Top of DATASET ENTRIES
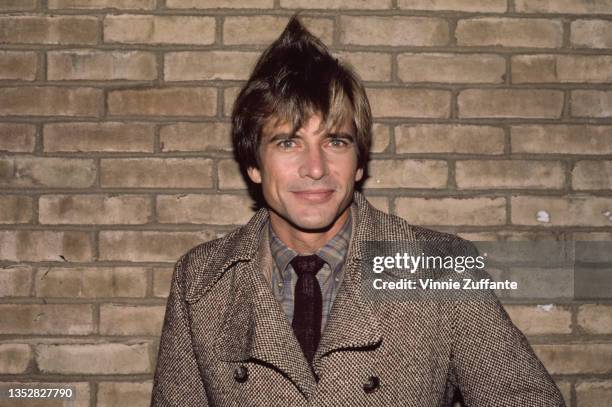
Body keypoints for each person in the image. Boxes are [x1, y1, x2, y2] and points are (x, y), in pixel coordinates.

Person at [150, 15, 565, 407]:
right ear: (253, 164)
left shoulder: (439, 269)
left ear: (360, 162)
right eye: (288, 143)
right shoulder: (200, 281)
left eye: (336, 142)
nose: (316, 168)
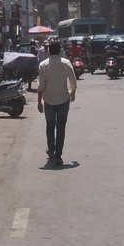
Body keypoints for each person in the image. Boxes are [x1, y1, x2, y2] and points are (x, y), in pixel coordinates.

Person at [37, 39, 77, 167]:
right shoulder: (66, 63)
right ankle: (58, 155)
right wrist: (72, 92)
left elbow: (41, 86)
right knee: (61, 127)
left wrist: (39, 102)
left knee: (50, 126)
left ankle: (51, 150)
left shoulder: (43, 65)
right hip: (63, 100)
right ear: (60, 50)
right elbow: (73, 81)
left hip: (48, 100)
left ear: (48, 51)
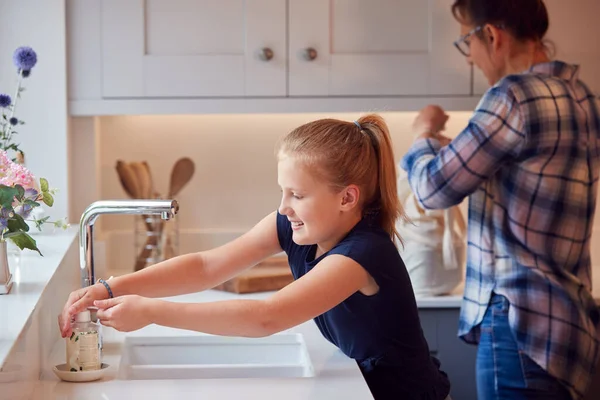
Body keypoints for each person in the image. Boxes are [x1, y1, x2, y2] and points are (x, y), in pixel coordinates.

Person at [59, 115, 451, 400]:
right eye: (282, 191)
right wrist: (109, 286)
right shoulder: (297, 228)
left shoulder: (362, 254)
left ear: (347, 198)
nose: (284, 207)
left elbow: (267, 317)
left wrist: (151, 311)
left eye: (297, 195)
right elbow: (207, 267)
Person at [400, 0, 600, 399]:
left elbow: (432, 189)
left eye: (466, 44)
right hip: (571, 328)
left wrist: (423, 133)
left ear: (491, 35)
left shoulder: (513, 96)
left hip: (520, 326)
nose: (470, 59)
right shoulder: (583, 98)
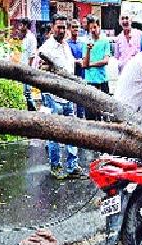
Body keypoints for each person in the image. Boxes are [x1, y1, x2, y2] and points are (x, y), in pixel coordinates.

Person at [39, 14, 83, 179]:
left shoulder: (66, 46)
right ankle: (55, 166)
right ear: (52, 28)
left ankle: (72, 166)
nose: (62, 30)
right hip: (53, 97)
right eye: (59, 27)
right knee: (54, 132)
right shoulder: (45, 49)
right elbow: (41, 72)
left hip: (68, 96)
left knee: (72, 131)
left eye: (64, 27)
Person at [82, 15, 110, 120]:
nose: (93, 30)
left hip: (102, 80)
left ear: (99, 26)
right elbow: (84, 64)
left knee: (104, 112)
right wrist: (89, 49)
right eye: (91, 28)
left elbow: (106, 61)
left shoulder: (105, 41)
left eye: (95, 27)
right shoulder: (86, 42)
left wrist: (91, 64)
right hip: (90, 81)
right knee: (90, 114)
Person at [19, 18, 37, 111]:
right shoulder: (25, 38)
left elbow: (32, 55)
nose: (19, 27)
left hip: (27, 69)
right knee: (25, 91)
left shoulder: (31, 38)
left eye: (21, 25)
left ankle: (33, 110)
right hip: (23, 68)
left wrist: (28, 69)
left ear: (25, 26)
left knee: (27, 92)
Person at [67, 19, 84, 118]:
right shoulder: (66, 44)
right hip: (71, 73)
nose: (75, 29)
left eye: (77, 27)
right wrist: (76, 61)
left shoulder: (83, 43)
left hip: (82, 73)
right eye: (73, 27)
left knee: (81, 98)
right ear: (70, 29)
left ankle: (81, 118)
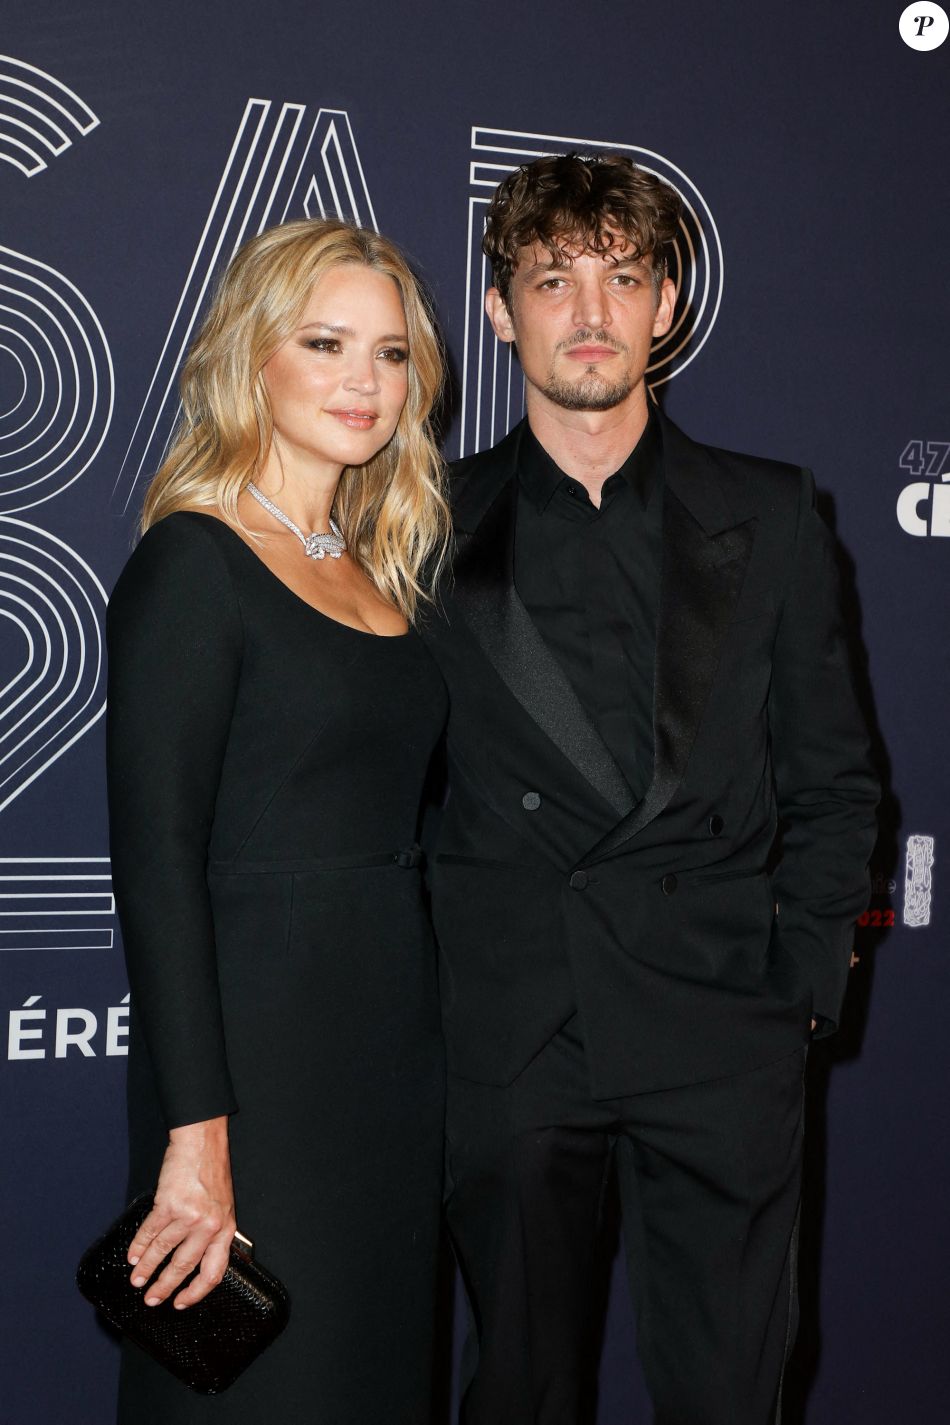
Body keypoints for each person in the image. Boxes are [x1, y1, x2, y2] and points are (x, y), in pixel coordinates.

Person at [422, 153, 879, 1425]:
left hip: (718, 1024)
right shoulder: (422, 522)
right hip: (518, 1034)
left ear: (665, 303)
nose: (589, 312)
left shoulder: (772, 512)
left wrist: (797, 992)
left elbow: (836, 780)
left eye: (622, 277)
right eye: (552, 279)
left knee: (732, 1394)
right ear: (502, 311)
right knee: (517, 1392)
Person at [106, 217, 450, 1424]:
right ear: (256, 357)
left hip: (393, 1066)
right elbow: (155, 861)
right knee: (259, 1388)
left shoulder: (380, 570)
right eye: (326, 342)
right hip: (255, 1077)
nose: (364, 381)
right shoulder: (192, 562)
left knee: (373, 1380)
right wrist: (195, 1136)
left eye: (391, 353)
Bottom of DATASET ENTRIES
Top of DATASET ENTRIES
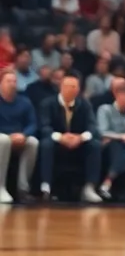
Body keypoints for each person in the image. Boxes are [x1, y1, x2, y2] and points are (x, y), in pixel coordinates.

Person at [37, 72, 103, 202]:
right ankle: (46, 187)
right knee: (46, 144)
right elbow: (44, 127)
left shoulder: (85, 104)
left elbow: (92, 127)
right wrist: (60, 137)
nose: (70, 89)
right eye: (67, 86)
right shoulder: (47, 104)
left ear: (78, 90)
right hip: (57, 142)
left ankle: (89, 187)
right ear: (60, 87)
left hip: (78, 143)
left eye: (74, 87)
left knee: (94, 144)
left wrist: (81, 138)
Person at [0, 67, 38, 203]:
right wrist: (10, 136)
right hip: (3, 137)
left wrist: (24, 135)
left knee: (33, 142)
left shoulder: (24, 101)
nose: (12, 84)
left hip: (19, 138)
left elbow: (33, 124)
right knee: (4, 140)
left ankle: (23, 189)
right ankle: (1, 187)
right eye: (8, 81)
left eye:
Bottom of DATASET ENTRIES
* **WORK REQUIRED**: Filter the entries above and copy only the lines that hold "ankle".

* **RESPONSE TO THE TASK**:
right ankle: (58, 155)
left ankle: (51, 150)
right ankle: (55, 166)
left ankle: (72, 166)
left ankle: (33, 110)
left ankle: (81, 118)
right ankle: (46, 187)
left ankle: (89, 187)
left ankle: (23, 189)
right ankle: (1, 187)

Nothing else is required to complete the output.